Hi Sara - a Pal is driving my Mercedes Sprinter out here soon - not room for a washing machine but perhaps smaller items - Mike


----------



## Saravh (Oct 12, 2008)

*Hi Mike*



mike on tour said:


> Hi Sara - a Pal is driving my Mercedes Sprinter out here soon - not room for a washing machine but perhaps smaller items - Mike


Thanks very much for that. Where is your friend leaving from? It was really the washing machine that I wanted to come over but if he's in the South East it would be handy for small things. 
Many thanks again, Sara


----------



## mike on tour (Aug 25, 2008)

*Hi*



Saravh said:


> Thanks very much for that.

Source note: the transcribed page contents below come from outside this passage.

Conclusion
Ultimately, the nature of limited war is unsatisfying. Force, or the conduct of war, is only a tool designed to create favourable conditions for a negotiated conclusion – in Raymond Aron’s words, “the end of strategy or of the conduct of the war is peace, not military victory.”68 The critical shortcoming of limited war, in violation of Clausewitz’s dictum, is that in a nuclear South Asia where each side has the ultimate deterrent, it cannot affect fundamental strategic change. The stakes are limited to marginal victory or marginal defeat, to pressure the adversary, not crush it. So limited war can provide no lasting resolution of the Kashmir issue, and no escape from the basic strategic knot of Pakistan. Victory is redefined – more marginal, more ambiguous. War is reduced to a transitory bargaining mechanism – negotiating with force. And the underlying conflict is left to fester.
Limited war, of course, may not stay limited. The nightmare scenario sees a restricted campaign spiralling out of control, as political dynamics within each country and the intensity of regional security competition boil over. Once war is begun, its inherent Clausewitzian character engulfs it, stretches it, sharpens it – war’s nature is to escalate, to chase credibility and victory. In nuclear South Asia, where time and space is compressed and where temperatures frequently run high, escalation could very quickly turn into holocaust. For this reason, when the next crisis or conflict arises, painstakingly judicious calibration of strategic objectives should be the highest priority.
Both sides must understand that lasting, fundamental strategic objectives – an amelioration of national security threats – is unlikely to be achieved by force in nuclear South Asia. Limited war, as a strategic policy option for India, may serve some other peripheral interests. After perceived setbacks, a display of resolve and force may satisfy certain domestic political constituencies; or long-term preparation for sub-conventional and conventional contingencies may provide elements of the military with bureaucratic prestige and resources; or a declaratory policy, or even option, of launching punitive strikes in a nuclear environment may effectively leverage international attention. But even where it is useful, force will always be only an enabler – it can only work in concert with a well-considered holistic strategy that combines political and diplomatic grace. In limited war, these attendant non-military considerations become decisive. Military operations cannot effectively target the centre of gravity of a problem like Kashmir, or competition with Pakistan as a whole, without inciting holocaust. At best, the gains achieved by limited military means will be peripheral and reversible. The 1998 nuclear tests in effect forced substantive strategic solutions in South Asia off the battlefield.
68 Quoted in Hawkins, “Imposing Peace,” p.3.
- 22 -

Where is your friend leaving from? It was really the washing machine that I wanted to come over but if he's in the South East it would be handy for small things.
> Many thanks again, Sara


He is leaving from Bedford - i will know the dates next Tuesday - Mike


----------



## mike on tour (Aug 25, 2008)

*Just .......*



mike on tour said:


> He is leaving from Bedford - i will know the dates next Tuesday - Mike


JUST to make it clear - I DO NOT run a moving biz and am NOT Advertising one - IF my Pal Albert is able to help you he will gladly and NOT charge you - Mike


----------



## Saravh (Oct 12, 2008)

I am very sorry Mike that I seem to have upset you. It was not my intention and I did not for one minute assume you were a moving company, I was appreciative of your offer. I wish you well and we'll leave it there.
Sara


----------